Source text:
■ ■ ■ ■

Multi-Profile Deployments
Maintain separate stacks for each encoding profile:
| Profile | Target | Notes |
|---|---|---|
| HLS adaptive bitrate | Web playback | 1080p/720p/480p/360p ladder, fMP4 segments |
| Broadcast archive | Long-term storage | ProRes 422 HQ or DNxHR — CPU-encoded on x86 nodes |
| Social clips | Short-form platforms | H.264/AV1, vertical and square crops |
| Proxy generation | Editorial workflows | Low-res H.264, fast encode for NLE preview |
Each profile is a separate stack with a different PRESET value. Deploy all profiles to the same cluster. The queue routes job types to the matching worker — Jetson nodes handle the volume, x86 GPU servers handle the exceptions.

■ ■ ■ ■

Data excerpt:
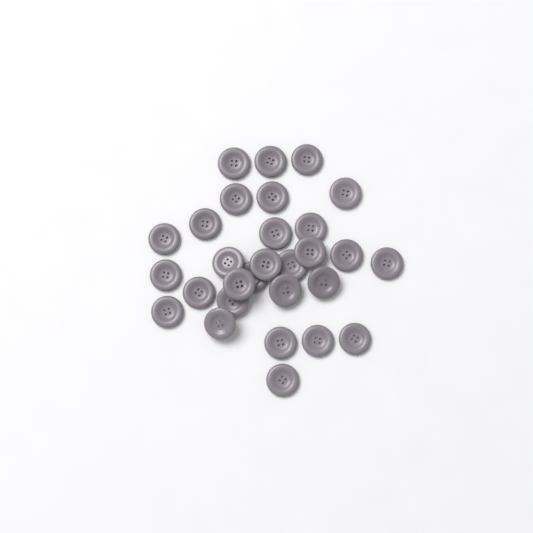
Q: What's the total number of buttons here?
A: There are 29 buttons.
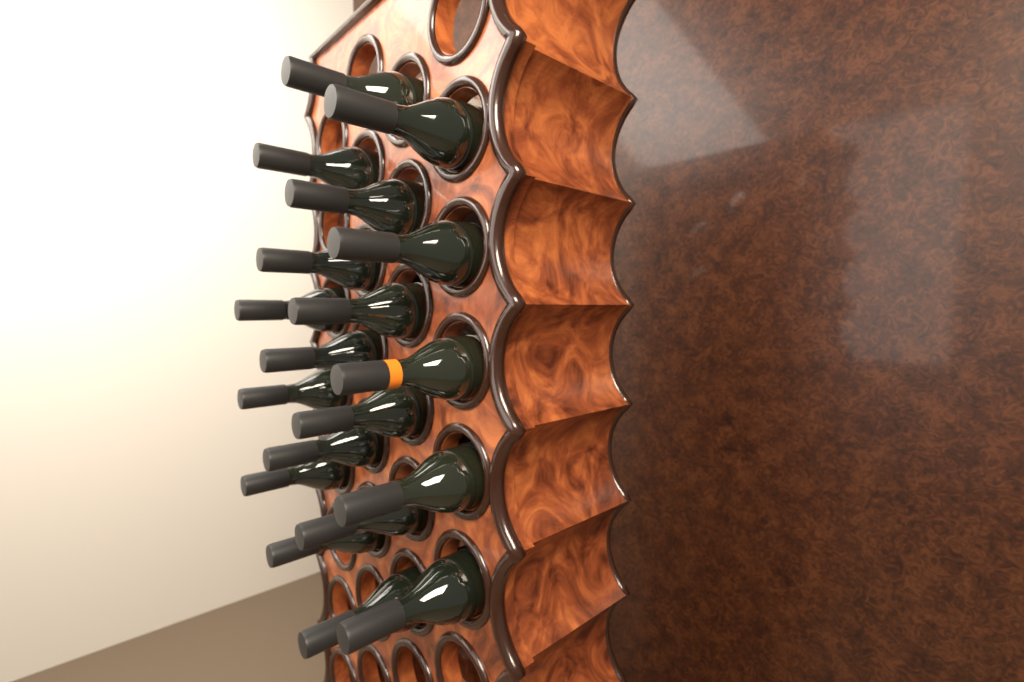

■ ■ ■ ■

Tasks to carry out:
1. Answer these questions about the deployment text:
(a) What target does the table list for the proxy generation profile?
(b) What value is different for each profile's stack?
(c) Which nodes handle the volume?
2. Retype the deployment text from "Multi-Profile Deployments" to "handle the exceptions.", keeping every character as it stands.
The data is separate material that has nothing to do with the deployment text.

Per-task outputs:
1.
(a) Editorial workflows
(b) The PRESET value
(c) Jetson nodes

2.
Multi-Profile Deployments
Maintain separate stacks for each encoding profile:
| Profile | Target | Notes |
|---|---|---|
| HLS adaptive bitrate | Web playback | 1080p/720p/480p/360p ladder, fMP4 segments |
| Broadcast archive | Long-term storage | ProRes 422 HQ or DNxHR — CPU-encoded on x86 nodes |
| Social clips | Short-form platforms | H.264/AV1, vertical and square crops |
| Proxy generation | Editorial workflows | Low-res H.264, fast encode for NLE preview |
Each profile is a separate stack with a different PRESET value. Deploy all profiles to the same cluster. The queue routes job types to the matching worker — Jetson nodes handle the volume, x86 GPU servers handle the exceptions.